Todo este largo preámbulo viene a cuento antes de examinar las dificultades reales de la formación de un Gobierno en España. Como es sabido, hasta las recientes elecciones en las que se ha roto el bipartidismo, la mayoría parlamentaria que se requería para investir a un presidente sólo precisaba de uno de los partidos mayoritarios y, si no era suficiente, se negociaba hasta obtener el apoyo de las minorías nacionalistas. Ahora la situación ha cambiado. Con el actual reparto de escaños estas minorías no son suficientes y es necesario algún tipo de pacto entre el PP y el PSOE, todavía los dos grandes partidos.

Sin embargo, con argumentos distintos, PP y PSOE se resisten a pactar.

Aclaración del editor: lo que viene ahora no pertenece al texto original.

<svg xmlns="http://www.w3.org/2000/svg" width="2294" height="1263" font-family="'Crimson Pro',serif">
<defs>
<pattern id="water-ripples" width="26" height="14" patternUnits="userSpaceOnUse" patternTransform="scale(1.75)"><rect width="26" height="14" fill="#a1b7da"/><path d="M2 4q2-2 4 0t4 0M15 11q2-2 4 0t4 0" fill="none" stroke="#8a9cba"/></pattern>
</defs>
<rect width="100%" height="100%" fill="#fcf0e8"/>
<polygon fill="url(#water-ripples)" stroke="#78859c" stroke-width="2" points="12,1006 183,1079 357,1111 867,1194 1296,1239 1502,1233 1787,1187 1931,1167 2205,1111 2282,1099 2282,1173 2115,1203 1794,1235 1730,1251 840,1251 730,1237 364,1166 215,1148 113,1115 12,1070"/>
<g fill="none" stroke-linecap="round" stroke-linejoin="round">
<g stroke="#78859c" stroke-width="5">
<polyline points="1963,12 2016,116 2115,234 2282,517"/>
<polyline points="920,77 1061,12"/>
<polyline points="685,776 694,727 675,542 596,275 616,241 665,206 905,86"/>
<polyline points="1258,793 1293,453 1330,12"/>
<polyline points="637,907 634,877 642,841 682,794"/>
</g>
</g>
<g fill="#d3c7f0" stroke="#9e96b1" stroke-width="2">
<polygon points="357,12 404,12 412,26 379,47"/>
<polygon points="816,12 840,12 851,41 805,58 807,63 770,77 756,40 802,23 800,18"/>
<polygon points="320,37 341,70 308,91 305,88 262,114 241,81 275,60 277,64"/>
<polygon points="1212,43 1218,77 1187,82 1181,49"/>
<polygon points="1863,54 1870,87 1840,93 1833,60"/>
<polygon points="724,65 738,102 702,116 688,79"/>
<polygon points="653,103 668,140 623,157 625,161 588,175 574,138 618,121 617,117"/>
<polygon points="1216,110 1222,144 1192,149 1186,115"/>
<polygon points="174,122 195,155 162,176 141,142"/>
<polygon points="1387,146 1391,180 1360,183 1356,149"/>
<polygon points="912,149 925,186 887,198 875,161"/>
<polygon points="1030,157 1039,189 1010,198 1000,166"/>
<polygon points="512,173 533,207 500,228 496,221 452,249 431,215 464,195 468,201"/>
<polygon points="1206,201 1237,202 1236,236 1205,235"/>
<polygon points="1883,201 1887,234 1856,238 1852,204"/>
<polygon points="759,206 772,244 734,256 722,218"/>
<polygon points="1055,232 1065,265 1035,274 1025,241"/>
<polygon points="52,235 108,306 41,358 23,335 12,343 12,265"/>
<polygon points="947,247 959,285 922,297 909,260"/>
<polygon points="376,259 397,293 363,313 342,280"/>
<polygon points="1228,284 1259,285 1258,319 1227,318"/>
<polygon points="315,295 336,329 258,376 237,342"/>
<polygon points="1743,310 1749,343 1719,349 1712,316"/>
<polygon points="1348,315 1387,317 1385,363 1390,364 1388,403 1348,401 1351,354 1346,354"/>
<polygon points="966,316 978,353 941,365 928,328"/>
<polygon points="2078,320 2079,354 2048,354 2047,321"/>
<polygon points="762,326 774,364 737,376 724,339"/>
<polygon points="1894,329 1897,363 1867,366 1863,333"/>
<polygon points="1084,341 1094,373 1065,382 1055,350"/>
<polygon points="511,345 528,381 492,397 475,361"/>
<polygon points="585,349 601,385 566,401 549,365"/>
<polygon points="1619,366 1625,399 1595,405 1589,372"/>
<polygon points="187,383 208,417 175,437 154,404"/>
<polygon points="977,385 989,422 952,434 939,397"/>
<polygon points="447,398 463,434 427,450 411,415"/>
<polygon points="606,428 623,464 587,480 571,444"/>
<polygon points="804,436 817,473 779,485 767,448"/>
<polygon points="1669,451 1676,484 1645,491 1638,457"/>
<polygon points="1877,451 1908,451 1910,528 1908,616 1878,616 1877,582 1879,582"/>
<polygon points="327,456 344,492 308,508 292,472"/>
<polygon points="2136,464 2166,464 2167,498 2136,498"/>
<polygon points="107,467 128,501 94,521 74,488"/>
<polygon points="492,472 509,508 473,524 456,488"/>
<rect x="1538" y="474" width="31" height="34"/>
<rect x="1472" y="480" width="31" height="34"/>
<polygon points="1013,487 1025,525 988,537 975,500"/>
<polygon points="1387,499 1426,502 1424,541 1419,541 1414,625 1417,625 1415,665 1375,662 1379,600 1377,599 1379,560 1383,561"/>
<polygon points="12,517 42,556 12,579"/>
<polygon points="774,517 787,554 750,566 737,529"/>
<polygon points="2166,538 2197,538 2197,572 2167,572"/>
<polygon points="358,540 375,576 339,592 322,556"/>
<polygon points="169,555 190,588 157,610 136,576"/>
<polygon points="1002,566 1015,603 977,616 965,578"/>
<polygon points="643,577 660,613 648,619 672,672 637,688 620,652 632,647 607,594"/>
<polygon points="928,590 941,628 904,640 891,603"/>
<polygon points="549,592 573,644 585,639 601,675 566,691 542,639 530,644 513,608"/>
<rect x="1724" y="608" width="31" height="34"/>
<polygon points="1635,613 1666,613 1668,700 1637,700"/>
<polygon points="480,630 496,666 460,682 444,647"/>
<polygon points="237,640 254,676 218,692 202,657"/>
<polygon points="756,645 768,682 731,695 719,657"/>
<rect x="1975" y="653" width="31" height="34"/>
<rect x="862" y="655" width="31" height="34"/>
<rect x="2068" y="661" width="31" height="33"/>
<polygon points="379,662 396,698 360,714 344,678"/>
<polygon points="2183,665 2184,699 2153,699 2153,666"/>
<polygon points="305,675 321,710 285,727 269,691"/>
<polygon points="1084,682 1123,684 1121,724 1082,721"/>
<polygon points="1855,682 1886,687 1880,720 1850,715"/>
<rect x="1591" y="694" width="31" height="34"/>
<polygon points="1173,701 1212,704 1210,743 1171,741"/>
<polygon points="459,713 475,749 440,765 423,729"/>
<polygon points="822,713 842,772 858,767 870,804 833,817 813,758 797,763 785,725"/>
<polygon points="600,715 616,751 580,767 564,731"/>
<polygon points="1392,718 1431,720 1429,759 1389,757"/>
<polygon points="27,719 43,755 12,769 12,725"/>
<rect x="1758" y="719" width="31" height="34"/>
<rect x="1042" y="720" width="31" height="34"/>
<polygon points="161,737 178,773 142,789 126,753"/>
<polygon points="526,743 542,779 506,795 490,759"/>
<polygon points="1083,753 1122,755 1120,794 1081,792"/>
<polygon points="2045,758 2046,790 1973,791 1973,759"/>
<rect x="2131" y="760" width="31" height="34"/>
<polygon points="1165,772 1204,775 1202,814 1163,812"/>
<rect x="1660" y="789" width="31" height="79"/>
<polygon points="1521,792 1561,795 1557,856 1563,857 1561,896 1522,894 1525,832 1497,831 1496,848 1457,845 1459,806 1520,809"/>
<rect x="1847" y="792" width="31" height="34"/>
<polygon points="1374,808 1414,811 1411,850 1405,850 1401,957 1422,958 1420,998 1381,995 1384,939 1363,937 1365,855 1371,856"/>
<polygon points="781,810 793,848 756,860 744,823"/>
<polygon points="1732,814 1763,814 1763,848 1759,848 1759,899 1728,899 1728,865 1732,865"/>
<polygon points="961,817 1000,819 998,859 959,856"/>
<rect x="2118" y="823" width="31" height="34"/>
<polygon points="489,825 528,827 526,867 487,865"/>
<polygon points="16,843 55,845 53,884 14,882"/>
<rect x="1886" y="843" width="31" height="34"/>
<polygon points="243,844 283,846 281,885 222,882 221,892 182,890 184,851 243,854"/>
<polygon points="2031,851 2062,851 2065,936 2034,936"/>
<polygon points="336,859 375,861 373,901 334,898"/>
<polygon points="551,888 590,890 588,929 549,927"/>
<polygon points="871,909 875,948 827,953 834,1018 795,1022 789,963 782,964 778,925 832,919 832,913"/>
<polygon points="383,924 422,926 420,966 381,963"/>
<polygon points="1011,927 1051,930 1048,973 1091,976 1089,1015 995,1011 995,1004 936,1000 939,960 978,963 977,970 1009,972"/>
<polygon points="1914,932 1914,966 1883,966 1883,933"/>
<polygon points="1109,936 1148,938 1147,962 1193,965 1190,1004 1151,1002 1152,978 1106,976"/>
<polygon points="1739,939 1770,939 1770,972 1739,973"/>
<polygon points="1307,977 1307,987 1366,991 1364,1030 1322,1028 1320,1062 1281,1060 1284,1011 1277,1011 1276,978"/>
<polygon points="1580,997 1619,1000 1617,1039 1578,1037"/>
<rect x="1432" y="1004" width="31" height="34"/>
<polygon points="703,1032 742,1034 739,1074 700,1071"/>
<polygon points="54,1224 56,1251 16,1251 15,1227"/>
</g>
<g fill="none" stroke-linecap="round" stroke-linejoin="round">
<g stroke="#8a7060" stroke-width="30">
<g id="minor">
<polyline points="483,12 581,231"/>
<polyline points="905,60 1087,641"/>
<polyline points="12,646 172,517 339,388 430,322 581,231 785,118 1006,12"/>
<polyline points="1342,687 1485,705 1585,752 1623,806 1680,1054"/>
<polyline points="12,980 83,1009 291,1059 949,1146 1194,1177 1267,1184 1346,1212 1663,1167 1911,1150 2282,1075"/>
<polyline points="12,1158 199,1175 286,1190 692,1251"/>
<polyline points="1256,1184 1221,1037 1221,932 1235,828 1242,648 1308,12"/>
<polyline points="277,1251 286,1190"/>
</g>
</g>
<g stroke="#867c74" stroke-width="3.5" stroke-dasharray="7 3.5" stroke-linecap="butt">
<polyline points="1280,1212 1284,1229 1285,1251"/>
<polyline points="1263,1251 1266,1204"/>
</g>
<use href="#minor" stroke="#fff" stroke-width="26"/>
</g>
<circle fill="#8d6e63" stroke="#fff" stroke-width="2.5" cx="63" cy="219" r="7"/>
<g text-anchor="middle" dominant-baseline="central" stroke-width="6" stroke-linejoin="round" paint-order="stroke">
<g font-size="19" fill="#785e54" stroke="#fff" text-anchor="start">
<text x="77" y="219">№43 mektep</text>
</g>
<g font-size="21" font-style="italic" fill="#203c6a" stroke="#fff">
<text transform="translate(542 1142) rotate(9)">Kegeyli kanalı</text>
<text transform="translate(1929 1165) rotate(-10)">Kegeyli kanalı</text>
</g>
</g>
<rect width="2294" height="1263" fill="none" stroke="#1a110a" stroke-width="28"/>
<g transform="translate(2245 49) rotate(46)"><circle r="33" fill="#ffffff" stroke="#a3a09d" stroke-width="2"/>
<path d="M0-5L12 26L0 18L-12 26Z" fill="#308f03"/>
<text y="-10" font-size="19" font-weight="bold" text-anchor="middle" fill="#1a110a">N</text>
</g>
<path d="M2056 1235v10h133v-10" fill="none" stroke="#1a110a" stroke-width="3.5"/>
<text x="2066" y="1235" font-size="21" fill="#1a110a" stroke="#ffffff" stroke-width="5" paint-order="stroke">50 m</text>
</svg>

El PP ha planteado desde el primer momento la gran coalición a la alemana, es decir, un acuerdo con el PSOE y Rajoy de presidente. El planteamiento tiene su lógica y su razón: es el partido más votado, no el que ha ganado las elecciones, como dicen, pero sí el más votado. Ahora bien, al renunciar Rajoy a encargarse de alcanzar una mayoría para la investidura perdió la ocasión de hacer lo que mientras tanto estaban llevando a cabo PSOE y C’s: pactar un programa. Esto hace que este pacto, al parecer muy sólido, sume ahora la mayoría relativa más numerosa de la cámara. Ahora lo que no se entiende es que el PP todavía no haya iniciado contactos para introducir modificaciones a ese programa que resulten aceptables para todos.

Pero tampoco se entiende que el PSOE intente un pacto con Podemos. Antes hemos visto cómo había una homogeneidad básica entre conservadores, liberales y socialdemócratas en la Europa de los últimos 70 años. No es raro, pues, llegar a un pacto. En el último año se ha hablado mucho de la cultura del pacto, del tiempo nuevo que se anunciaba en la política española. Pues bien, llega el momento, y se sigue con la cultura del bipartidismo: debe gobernar o la derecha o la izquierda. Y el error del PSOE es pensar que Podemos es un partido homologable con las izquierdas europeas.

Podemos no es este tipo de partido. Por sus raíces ideológicas y por la práctica política que está demostrando, es un partido de cuño distinto, más preocupado por llevar a cabo una estrategia que le conduzca al poder que por elaborar un programa pactado con voluntad de cumplirlo. Los diversos giros políticos que ha dado en menos de dos años son suficientes para desconfiar de su lealtad, más aún cuando su líder exhibe un estilo parlamentario demagógico, calcado de las peores tertulias televisivas, que le convierten en un socio nada fiable.

Lo que deberían hacer los dirigentes socialistas es demostrar a los españoles que Podemos no es un partido de izquierdas sino un partido populista. No les sería difícil, ya existe una buena literatura al respecto. Por tanto, el PSOE debería abandonar los intentos de pactar con Podemos e intentar acordar con el PP las modificaciones imprescindibles del programa conjunto elaborado con C’s. La difícil situación por la que atraviesan los conservadores españoles facilitará, sin duda, el acuerdo.

Los pactos de gobierno, cuando hacen falta, se establecen con los adversarios. Pero nunca debe pactarse con los enemigos, aquellos que quieren destruirte y cuyo único motivo para pactar es alcanzar esta finalidad.

Francesc de Carreras es profesor de Derecho Constitucional.